For Indian producers, even a $0.05–0.07 per-watt correction can wipe out EBITDA. Plants still absorbing depreciation on new lines and managing higher interest costs. According to Anand Rathi, they do not have the cushion to handle sudden price resets. Those without vertical integration feel the strain first because their input cost does not fall as fast as the selling price.

Policy support helps with DCR-linked tenders, but it cannot isolate the sector from global Average Selling Price (ASPs). Developers benchmark to international prices, lenders push for leaner assumptions, and EPC contractors respond to landed costs. If China’s next wave of polysilicon and wafer supply lands before India builds meaningful upstream capacity, local prices will move down in line with the global cycle.

Operational context, policy timing, technology transitions

The government wants more of India’s solar equipment to be made inside the country. It has set aside Rs 24,000 crore in incentives and is bringing in the new rules step by step. From June 2026, only India-made solar cells can be used in government-backed projects. Around 2028, the same rule will extend to wafers, meaning only wafers made by a few approved Indian manufacturers will qualify. At the same time, solar technology is changing fast. Older production lines are already losing relevance, newer ones cost more to set up, and an even more advanced version is still too expensive for most companies. This rapid change means a factory built today may need upgrades within just a couple of years, so companies must keep investing simply to stay competitive, the firm reasoned.

The silver lining: Demand, capacity scale give India real momentum

For all the stress points, the report also pointed to strengths that give India a real base to build on. The first is demand. The report stated that India’s solar requirement remains large and rising, anchored by “consumption growth and government targets.” Few markets in the world carry a comparable project pipeline, and this steady domestic demand offers manufacturers a cushion when exports soften.

Module capacity is expanding quickly, too. Announced domestic module lines are expected to touch about 265GW by FY28, more than double today’s levels, the firm added. This gives Indian producers an assembly scale well ahead of most emerging markets, even if upstream capacities lag for now.

Policy support remains another advantage. Various government initiatives create a predictable domestic offtake, and PLI-II’s Rs 24,000 crore allocation is aimed at building an integrated base rather than small standalone plants, as per the report. These measures cannot fully protect the industry from global prices, but they provide a stable environment during the build-out phase.
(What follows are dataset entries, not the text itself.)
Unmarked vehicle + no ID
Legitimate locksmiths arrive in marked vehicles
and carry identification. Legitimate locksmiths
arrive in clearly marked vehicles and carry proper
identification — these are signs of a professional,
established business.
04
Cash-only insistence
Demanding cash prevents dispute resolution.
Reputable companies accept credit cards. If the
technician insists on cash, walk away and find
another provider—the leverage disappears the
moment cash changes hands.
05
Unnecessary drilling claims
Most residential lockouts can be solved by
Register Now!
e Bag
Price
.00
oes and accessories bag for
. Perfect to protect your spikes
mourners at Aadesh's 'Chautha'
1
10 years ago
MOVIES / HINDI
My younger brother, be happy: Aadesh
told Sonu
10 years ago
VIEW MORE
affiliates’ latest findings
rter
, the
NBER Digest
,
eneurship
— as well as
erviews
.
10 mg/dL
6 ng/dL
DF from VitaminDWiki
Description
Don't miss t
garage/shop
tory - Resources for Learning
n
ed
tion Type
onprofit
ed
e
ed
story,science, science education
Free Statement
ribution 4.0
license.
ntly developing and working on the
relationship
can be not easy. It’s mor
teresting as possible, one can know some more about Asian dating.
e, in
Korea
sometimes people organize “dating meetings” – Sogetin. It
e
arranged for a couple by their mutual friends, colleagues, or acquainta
State-level demand adds another positive. Rajasthan, Gujarat, Karnataka, Tamil Nadu and Andhra Pradesh continue to anchor renewable additions, and the report said project pipelines in these states remain “robust.” This gives manufacturers clearer visibility on dispatch schedules and reduces logistics uncertainty.

Taken together, the Anand Rathi report highlighted that as India enters the next phase with a strong demand cushion, rapid module expansion, and a growing group of integrated manufacturers can compete at scale. These factors do not erase the wafer gap, but they do give the sector a path forward through FY27–FY28.